Les promoteurs républicains de ces initiatives tentent de les justifier en invoquant leur désir de combattre les fraudes électorales, un problème insignifiant, selon le Brennan Center for Justice. En revanche, les experts de cette organisation estiment à cinq millions le nombre d'électeurs qui pourraient être privés de leur droit de vote en novembre en raison des nouvelles lois.

La dimension partisane de ces mesures est parfois à peine cachée. Au Texas, par exemple, les législateurs ont inclus les permis de port d'armes parmi les documents valides, mais exclus les cartes d'étudiant et les cartes Medicaid (l'assurance maladie pour les moins nantis). Or, comme on peut s'en douter, les détenteurs de permis de port d'armes ont davantage tendance à voter pour les candidats du Parti républicain, alors que les étudiants et les personnes à faible revenu sont plus enclins à voter pour le Parti démocrate.

Le ministère de la Justice américain a cependant bloqué l'application de cette nouvelle loi. Le Texas fait partie des neuf États américains qui doivent obtenir le feu vert du gouvernement fédéral pour pouvoir changer leurs lois électorales en raison de leur passé ségrégationniste.

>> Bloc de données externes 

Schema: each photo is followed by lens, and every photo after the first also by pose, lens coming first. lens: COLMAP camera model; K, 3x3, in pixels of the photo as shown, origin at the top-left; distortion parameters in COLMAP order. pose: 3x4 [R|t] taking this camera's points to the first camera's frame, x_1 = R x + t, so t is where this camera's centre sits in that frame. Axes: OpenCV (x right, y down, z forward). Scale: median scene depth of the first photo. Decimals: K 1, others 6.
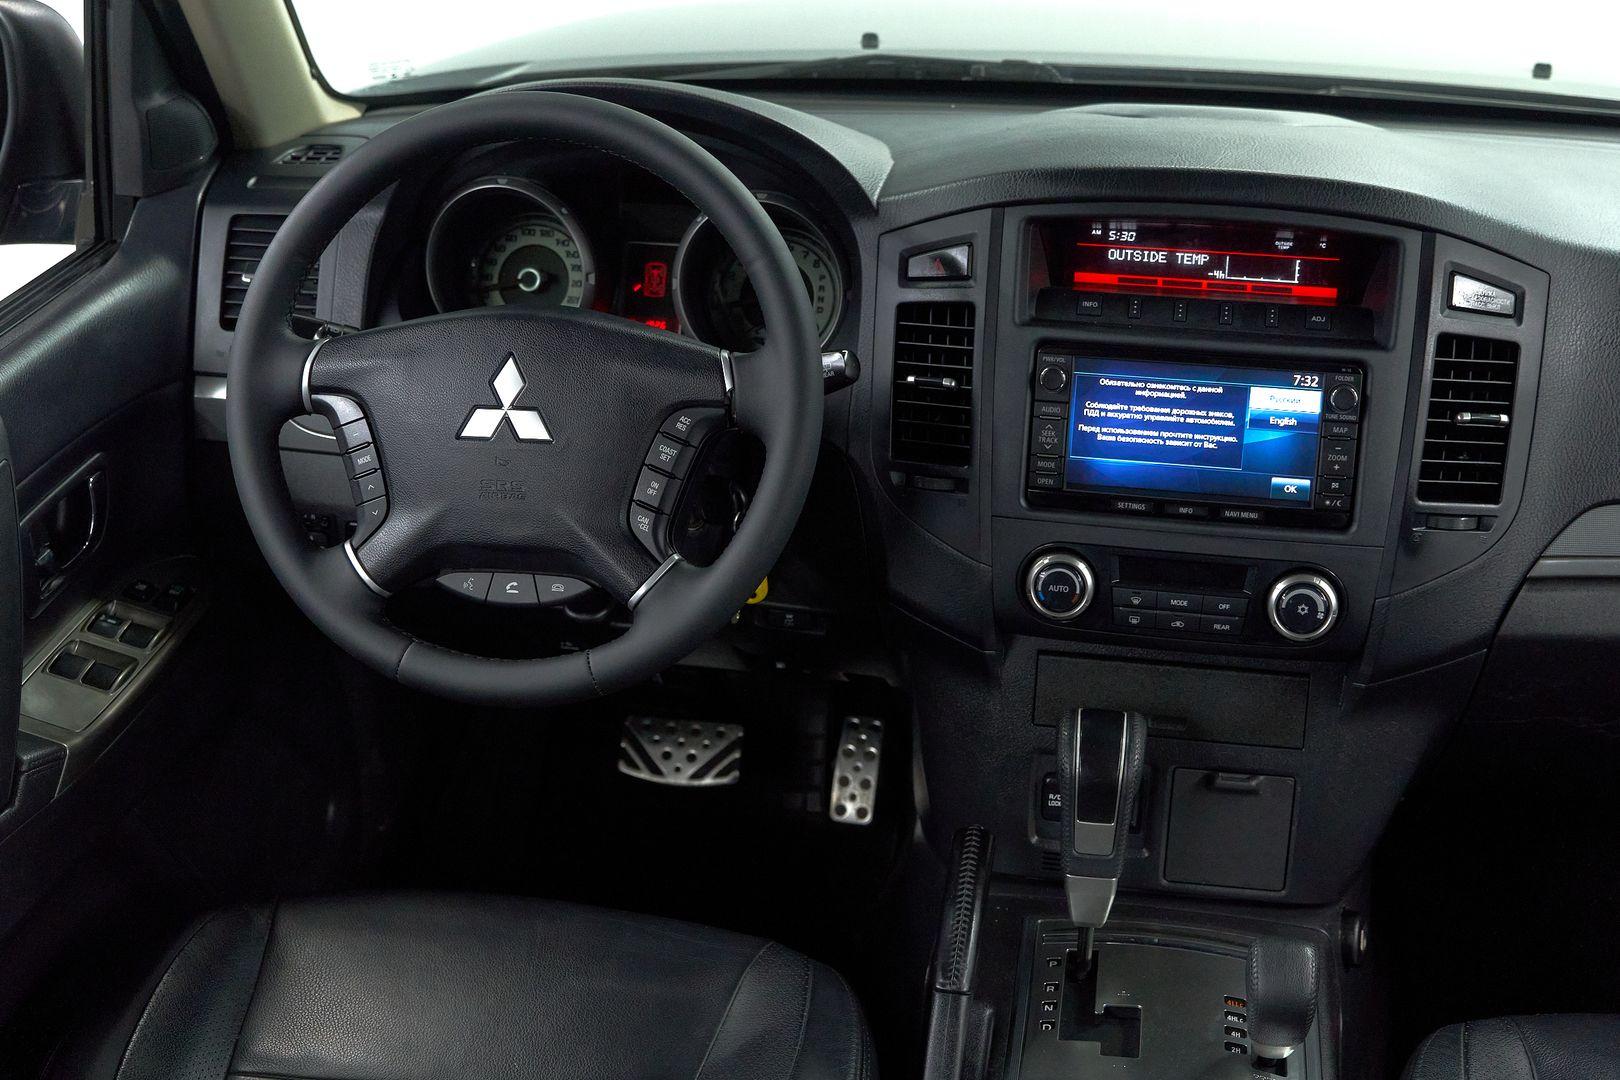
lens RADIAL K [[2116.6, 0, 789.8], [0, 2116.6, 539.6], [0, 0, 1]] dist [-0.021491, -0.051942]
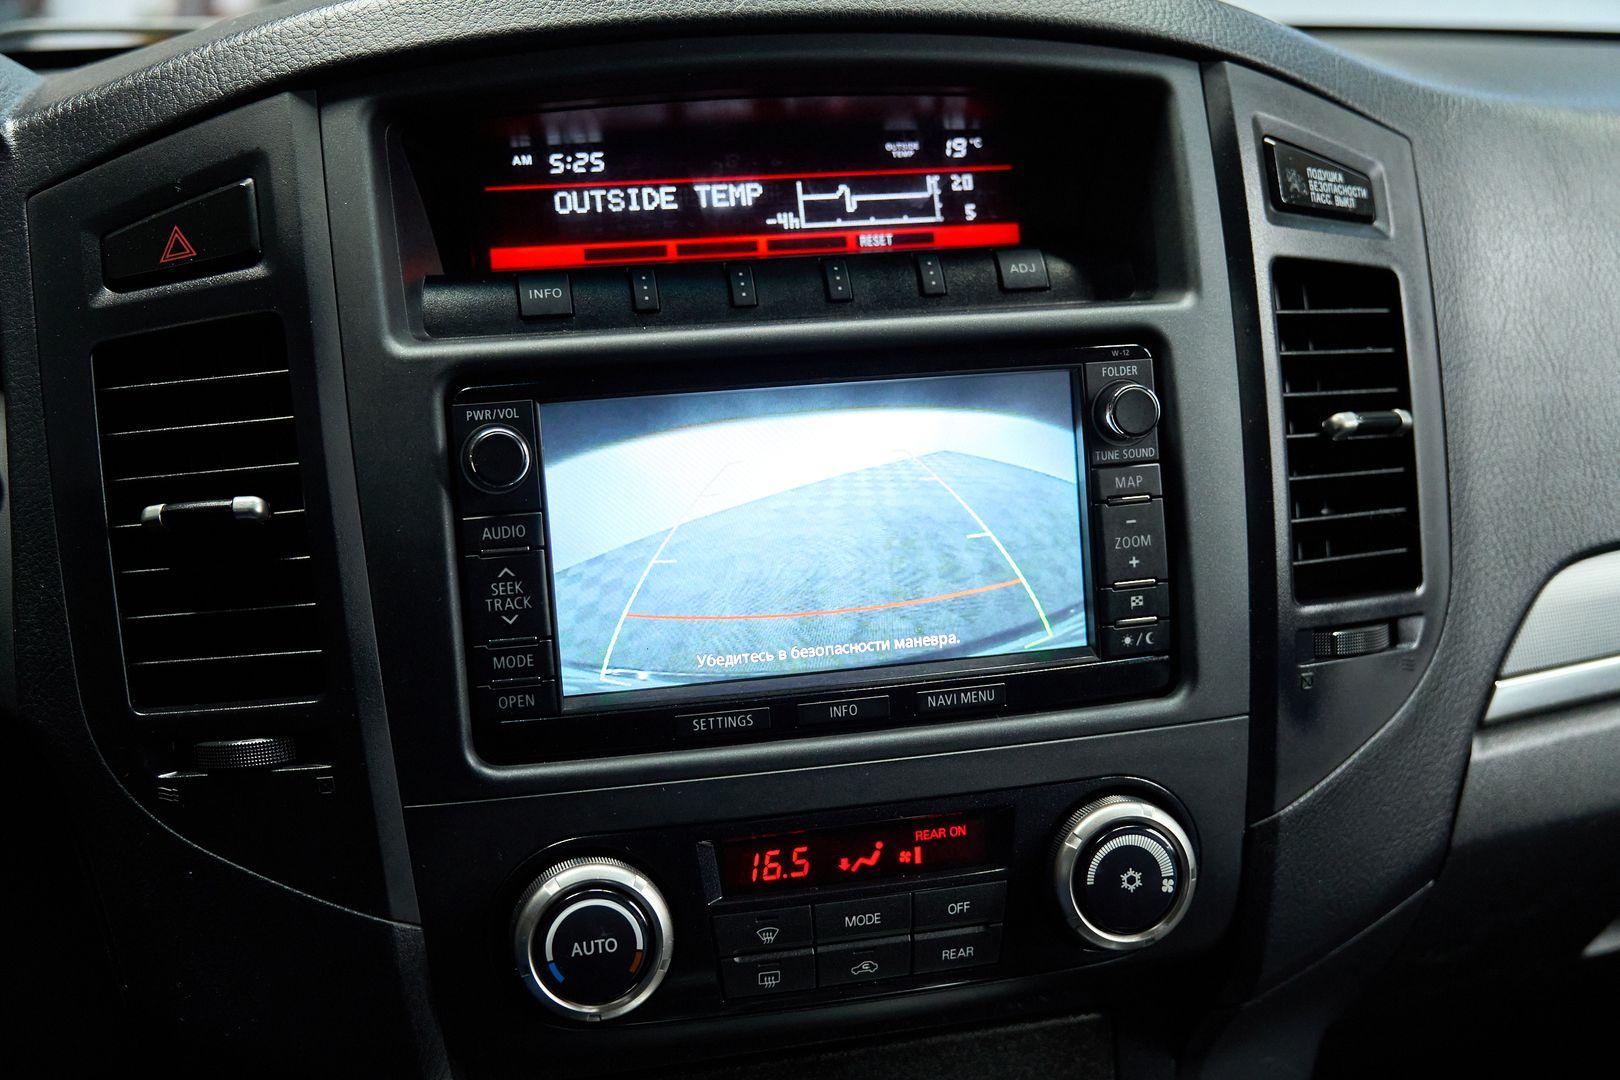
lens RADIAL K [[1864.7, 0, 818.8], [0, 1864.7, 558.4], [0, 0, 1]] dist [-0.016183, -0.006208]
pose [[0.918178, -0.141072, 0.370199, 0.040864], [0.184083, 0.979370, -0.083360, -0.012979], [-0.350802, 0.144686, 0.925205, 0.614176]]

Le ministère de la Justice conteste également la campagne du gouverneur républicain de la Floride, Rick Scott, qui vise à «purger» des listes électorales de son État des personnes inscrites qui n'ont pas le droit de voter, puisqu'elles n'ont pas la citoyenneté américaine. Jusqu'à maintenant, cette purge a cependant ciblé par erreur des centaines d'électeurs en règle, dont William Internicola, un vétéran de la Deuxième Guerre mondiale. L'homme de 91 ans, né à Brooklyn, a été «ahuri» de recevoir une lettre des responsables électoraux de la Floride l'enjoignant à prouver sa citoyenneté américaine, sous peine d'être rayé de la liste électorale de son comté.

«Êtes-vous fous?» a-t-il demandé à l'un de ces responsables au téléphone.

Dans son cas, la réponse ne fait pas de doute.